- Native name: Miguel Olaortua Laspra
- Church: Catholic Church
- See: Apostolic Vicariate of Iquitos
- In office: 2 February 2011 – 1 November 2019
- Predecessor: Julián García Centeno
- Successor: Miguel Ángel Cadenas Cardo [es]
- Other post: Titular Bishop of Abbir Maius 2011-2019
- Previous post: Apostolic Administrator of San José de Amazonas (2011-2015)

Orders
- Ordination: 4 October 1987
- Consecration: 16 April 2011 by Ricardo Blázquez

Personal details
- Born: 22 November 1962 Bilbao, Biscay, Spanish State
- Died: 1 November 2019 (aged 56) Iquitos, Department of Loreto, Peru
- Coat of arms: Miguel Olaortúa Laspra's coat of arms

= Miguel Olaortúa Laspra =

Spanish-born Peruvian Roman Catholic prelate (1962–2019)
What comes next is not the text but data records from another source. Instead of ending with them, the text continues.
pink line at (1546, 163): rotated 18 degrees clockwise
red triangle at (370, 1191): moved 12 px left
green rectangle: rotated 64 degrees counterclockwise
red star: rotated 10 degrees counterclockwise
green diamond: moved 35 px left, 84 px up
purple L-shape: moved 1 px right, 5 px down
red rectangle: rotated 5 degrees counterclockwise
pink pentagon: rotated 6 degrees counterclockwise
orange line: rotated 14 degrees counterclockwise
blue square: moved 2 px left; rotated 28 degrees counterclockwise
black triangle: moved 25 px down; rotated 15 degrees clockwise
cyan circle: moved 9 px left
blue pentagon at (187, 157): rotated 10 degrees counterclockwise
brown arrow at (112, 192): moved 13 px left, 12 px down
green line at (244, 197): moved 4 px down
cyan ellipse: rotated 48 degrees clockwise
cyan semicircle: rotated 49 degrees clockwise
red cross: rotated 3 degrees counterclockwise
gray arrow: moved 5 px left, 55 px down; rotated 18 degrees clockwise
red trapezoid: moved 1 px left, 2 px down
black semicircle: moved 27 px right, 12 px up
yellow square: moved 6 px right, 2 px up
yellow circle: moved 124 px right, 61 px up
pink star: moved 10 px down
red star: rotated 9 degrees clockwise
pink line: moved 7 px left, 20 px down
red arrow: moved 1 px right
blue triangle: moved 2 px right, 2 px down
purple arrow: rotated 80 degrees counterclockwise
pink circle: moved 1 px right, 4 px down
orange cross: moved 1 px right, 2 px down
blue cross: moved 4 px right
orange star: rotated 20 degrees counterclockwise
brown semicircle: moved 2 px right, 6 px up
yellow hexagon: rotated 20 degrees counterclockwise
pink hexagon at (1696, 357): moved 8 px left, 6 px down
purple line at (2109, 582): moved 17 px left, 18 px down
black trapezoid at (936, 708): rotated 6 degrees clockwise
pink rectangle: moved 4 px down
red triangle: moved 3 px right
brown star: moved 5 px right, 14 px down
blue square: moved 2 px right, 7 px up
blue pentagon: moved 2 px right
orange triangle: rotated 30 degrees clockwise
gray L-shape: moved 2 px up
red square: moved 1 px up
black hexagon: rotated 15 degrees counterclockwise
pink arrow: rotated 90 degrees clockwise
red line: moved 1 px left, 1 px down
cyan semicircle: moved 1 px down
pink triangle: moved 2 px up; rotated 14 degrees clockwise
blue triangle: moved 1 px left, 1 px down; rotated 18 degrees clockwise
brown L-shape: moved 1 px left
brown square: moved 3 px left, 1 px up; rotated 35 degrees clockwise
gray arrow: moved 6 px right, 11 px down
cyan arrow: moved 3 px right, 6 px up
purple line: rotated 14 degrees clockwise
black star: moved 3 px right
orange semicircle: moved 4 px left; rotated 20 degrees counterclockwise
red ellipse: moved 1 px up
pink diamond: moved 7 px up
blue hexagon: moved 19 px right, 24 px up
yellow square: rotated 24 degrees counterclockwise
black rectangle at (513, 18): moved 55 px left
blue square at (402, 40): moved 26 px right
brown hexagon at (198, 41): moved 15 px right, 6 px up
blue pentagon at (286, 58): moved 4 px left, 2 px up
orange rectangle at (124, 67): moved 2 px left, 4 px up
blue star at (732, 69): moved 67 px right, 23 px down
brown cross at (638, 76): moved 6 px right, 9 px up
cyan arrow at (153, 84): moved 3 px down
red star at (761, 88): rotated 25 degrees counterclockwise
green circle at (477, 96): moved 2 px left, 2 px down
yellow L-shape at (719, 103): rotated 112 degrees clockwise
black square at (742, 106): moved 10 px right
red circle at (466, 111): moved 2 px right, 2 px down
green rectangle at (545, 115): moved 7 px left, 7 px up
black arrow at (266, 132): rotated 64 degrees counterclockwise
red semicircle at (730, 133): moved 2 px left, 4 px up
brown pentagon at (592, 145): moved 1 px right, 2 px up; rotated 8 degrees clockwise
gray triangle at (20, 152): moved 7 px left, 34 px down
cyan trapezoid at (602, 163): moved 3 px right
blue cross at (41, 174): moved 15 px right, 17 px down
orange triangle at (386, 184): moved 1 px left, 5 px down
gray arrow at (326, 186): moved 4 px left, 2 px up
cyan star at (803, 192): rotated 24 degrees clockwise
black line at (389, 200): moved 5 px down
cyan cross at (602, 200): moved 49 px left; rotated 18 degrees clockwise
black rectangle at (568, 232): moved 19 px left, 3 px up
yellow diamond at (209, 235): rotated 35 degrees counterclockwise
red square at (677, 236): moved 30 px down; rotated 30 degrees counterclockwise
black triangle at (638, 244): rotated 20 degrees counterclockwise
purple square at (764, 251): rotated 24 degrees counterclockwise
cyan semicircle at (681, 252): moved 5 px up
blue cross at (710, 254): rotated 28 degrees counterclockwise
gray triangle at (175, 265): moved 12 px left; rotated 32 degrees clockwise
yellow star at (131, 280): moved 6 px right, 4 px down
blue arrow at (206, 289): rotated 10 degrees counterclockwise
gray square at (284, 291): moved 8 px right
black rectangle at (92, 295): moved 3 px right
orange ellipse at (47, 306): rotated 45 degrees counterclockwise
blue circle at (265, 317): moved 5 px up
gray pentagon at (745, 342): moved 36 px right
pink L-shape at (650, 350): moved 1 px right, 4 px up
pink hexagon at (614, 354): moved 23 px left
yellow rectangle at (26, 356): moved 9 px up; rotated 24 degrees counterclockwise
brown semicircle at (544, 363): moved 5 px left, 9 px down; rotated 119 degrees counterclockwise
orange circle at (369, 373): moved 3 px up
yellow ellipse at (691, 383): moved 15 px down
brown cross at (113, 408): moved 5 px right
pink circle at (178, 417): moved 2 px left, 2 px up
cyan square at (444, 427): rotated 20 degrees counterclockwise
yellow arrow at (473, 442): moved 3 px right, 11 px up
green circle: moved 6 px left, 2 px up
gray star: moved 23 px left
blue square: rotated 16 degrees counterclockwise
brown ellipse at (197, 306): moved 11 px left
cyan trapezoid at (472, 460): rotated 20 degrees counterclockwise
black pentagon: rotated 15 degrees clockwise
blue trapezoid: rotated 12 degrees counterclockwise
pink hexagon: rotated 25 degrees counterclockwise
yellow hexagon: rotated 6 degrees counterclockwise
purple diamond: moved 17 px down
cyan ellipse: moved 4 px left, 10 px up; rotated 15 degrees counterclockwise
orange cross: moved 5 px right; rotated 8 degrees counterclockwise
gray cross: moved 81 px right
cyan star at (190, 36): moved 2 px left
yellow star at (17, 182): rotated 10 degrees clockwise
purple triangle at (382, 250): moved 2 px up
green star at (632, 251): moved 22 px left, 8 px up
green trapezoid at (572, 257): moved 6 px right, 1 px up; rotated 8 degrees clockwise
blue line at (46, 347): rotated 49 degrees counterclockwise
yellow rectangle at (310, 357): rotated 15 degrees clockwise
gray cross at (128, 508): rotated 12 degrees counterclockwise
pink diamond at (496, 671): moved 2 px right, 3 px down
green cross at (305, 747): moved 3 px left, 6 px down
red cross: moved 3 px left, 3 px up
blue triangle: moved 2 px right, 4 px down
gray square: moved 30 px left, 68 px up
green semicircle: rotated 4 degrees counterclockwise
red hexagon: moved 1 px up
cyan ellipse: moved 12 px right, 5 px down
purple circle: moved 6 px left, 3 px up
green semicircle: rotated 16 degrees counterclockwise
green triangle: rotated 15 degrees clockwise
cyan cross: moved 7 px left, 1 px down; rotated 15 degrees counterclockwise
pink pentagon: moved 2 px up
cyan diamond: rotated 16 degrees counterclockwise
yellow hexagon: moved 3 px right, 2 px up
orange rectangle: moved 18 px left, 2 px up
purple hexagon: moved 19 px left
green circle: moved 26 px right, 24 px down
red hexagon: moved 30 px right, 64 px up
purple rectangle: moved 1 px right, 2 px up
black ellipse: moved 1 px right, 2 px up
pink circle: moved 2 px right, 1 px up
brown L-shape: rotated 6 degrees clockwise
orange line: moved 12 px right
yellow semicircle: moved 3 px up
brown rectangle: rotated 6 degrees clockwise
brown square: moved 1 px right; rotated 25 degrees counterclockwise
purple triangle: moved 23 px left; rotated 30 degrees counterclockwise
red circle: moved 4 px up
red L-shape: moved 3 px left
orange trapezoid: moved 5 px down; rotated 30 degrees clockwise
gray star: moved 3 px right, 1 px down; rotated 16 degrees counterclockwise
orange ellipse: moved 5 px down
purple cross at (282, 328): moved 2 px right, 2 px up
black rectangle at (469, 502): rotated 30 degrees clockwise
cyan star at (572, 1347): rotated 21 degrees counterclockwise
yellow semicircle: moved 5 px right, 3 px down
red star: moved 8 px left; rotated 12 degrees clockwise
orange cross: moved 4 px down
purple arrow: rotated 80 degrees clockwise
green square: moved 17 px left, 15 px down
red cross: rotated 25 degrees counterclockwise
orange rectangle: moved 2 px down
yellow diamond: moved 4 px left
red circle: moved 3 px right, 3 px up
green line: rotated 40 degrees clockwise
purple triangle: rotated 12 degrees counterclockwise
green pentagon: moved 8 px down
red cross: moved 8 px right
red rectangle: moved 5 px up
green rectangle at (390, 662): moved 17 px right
Miguel Olaortúa Laspra (22 November 1962 – 1 November 2019) was a Peruvian Roman Catholic prelate.

Olaortúa Laspra was born in Spain in November 1962 and was ordained to the priesthood in 1988. He served as auxiliary bishop of Abbir Marius and as bishop of the Apostolic Vicariate of Iquitos, Peru, from 2011 until his death in 2019.